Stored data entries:
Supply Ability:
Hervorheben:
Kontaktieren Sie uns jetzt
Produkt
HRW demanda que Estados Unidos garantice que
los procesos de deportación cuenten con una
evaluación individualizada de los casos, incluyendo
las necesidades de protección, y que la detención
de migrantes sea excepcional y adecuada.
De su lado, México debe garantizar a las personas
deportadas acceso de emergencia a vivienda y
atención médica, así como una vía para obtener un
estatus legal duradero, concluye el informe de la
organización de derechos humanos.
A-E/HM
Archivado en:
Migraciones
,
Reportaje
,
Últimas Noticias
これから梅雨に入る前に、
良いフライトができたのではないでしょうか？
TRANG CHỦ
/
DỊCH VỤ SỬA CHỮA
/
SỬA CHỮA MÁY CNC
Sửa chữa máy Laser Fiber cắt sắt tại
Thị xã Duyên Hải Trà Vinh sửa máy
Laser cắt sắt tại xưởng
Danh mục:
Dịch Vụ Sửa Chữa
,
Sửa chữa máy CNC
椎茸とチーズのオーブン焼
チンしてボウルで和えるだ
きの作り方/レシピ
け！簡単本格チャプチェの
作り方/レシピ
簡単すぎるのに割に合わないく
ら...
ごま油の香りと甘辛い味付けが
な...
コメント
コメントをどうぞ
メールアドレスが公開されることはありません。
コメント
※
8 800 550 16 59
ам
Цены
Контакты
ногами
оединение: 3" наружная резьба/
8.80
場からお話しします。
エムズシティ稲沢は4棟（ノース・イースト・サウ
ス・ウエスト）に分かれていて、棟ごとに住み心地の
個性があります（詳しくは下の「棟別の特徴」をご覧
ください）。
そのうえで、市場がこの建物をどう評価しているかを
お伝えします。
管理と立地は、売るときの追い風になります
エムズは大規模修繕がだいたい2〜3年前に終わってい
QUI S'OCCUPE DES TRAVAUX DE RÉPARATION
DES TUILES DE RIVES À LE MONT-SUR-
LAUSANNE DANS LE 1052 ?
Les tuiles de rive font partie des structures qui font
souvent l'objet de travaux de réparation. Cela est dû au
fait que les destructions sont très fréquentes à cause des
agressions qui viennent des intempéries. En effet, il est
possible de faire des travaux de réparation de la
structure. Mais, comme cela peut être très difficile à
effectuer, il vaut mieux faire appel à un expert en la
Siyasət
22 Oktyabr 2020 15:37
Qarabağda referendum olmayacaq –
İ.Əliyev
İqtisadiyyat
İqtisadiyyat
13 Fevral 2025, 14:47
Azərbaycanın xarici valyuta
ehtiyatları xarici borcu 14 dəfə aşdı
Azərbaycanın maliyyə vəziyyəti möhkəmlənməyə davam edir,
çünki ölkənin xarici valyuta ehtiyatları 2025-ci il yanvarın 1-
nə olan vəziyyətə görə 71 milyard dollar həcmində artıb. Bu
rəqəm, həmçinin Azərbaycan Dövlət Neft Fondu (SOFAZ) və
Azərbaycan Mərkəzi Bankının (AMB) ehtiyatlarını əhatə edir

◆ Exercise instructions ◆
The line with "QUI S'OCCUPE DES TRAVAUX DE RÉPARATION", the last line of the data above, and every line between them should be duplicated exactly, with nothing else.

◆ Final answer ◆
QUI S'OCCUPE DES TRAVAUX DE RÉPARATION
DES TUILES DE RIVES À LE MONT-SUR-
LAUSANNE DANS LE 1052 ?
Les tuiles de rive font partie des structures qui font
souvent l'objet de travaux de réparation. Cela est dû au
fait que les destructions sont très fréquentes à cause des
agressions qui viennent des intempéries. En effet, il est
possible de faire des travaux de réparation de la
structure. Mais, comme cela peut être très difficile à
effectuer, il vaut mieux faire appel à un expert en la
Siyasət
22 Oktyabr 2020 15:37
Qarabağda referendum olmayacaq –
İ.Əliyev
İqtisadiyyat
İqtisadiyyat
13 Fevral 2025, 14:47
Azərbaycanın xarici valyuta
ehtiyatları xarici borcu 14 dəfə aşdı
Azərbaycanın maliyyə vəziyyəti möhkəmlənməyə davam edir,
çünki ölkənin xarici valyuta ehtiyatları 2025-ci il yanvarın 1-
nə olan vəziyyətə görə 71 milyard dollar həcmində artıb. Bu
rəqəm, həmçinin Azərbaycan Dövlət Neft Fondu (SOFAZ) və
Azərbaycan Mərkəzi Bankının (AMB) ehtiyatlarını əhatə edir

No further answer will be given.